Problem description: Find each line of the entries with the string "lines", please, and copy it.

Extracted information:
- - -

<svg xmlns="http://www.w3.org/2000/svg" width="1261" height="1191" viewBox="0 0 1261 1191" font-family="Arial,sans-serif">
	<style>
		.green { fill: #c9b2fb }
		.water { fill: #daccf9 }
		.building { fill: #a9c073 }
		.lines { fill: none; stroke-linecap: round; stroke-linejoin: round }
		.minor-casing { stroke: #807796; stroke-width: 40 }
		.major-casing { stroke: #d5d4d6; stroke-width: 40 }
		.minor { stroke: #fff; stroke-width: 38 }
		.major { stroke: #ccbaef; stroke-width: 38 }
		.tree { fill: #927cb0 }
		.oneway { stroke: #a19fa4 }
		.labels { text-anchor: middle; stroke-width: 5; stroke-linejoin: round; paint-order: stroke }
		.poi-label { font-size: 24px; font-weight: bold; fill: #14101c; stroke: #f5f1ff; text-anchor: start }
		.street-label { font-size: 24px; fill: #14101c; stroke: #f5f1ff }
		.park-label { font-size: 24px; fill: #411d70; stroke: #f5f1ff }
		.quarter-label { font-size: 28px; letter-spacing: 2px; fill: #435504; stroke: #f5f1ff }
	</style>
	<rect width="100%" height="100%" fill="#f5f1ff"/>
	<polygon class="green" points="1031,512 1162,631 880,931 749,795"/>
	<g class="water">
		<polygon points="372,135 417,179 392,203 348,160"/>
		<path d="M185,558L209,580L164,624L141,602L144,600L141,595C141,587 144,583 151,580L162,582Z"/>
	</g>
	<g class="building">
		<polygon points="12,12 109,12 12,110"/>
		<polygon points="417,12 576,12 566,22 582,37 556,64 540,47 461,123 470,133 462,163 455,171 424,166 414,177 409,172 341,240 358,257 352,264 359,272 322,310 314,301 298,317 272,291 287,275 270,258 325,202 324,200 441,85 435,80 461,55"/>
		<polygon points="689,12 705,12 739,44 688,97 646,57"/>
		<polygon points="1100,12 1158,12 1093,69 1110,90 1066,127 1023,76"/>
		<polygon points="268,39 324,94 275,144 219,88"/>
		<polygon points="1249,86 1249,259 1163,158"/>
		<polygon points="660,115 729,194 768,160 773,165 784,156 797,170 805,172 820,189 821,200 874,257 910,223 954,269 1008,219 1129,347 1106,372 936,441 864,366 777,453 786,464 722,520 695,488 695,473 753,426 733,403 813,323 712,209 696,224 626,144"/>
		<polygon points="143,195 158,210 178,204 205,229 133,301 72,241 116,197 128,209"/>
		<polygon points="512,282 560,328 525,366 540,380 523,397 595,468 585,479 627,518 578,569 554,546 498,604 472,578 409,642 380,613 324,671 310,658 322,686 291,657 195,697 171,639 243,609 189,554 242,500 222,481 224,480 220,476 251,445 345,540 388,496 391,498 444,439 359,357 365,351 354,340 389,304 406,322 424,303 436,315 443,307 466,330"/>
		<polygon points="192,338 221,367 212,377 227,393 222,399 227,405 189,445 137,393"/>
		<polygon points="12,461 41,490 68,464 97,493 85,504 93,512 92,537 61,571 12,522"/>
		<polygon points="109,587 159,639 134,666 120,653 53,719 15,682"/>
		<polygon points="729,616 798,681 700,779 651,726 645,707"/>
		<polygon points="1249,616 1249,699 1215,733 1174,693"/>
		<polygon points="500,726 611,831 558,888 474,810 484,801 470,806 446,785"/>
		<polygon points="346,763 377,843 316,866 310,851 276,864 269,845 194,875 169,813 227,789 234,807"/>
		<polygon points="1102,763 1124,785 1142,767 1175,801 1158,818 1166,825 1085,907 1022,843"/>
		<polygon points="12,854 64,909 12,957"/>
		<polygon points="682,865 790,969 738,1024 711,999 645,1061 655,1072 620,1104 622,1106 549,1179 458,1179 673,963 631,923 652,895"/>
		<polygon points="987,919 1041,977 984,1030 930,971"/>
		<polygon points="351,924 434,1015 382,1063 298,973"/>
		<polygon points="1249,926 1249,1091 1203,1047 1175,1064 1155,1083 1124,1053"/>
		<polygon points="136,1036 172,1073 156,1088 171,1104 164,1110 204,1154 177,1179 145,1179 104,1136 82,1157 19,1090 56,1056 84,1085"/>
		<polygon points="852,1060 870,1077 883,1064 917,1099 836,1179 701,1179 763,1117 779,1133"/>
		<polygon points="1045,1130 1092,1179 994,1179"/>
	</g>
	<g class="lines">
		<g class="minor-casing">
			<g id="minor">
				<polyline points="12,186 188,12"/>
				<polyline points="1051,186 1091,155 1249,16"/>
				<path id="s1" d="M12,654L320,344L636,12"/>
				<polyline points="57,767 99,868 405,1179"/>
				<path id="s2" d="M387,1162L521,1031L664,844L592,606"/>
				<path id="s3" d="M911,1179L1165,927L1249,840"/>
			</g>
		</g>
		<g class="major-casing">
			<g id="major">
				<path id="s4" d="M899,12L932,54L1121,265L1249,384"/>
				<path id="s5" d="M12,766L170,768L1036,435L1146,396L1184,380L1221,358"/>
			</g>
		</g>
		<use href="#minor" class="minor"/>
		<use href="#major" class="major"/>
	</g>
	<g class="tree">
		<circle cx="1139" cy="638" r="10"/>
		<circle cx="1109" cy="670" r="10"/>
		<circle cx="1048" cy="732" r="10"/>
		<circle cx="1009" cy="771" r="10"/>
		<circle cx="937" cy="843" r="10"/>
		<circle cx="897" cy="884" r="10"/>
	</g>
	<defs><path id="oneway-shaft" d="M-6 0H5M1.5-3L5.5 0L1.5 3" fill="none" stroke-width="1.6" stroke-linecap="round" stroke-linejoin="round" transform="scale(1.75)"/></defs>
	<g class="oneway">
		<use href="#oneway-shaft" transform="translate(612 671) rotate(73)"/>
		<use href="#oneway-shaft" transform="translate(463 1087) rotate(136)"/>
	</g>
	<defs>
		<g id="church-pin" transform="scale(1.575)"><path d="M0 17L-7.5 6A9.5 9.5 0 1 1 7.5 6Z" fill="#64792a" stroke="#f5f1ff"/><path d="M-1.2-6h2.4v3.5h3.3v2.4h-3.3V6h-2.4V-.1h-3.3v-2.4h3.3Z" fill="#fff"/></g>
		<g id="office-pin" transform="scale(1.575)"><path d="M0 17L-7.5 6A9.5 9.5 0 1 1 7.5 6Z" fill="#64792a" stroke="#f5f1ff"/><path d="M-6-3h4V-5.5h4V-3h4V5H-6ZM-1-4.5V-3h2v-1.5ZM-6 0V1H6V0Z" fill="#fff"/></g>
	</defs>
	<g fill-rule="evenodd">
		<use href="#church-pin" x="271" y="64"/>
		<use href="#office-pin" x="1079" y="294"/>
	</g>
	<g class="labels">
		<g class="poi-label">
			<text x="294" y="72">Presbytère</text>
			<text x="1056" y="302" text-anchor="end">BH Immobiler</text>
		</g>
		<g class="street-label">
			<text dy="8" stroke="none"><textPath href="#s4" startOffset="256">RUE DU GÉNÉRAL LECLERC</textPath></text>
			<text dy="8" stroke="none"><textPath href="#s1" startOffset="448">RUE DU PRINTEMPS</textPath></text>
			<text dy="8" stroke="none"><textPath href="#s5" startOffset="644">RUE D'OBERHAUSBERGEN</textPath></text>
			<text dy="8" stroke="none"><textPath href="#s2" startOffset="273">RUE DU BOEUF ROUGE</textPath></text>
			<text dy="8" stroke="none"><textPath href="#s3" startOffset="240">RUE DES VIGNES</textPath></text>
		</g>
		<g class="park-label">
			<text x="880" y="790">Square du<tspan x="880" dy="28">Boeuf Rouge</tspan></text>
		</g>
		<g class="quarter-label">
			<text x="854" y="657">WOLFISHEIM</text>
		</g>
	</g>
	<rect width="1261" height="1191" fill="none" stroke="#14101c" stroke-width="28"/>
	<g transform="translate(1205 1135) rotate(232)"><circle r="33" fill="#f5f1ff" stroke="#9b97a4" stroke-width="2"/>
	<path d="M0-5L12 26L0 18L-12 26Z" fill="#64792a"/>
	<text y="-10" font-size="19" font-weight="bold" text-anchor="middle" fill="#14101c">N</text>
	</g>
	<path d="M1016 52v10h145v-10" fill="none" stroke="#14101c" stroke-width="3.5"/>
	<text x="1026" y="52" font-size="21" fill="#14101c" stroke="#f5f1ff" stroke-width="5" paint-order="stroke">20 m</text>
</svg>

- - -

Exercise output:
		.lines { fill: none; stroke-linecap: round; stroke-linejoin: round }
	<g class="lines">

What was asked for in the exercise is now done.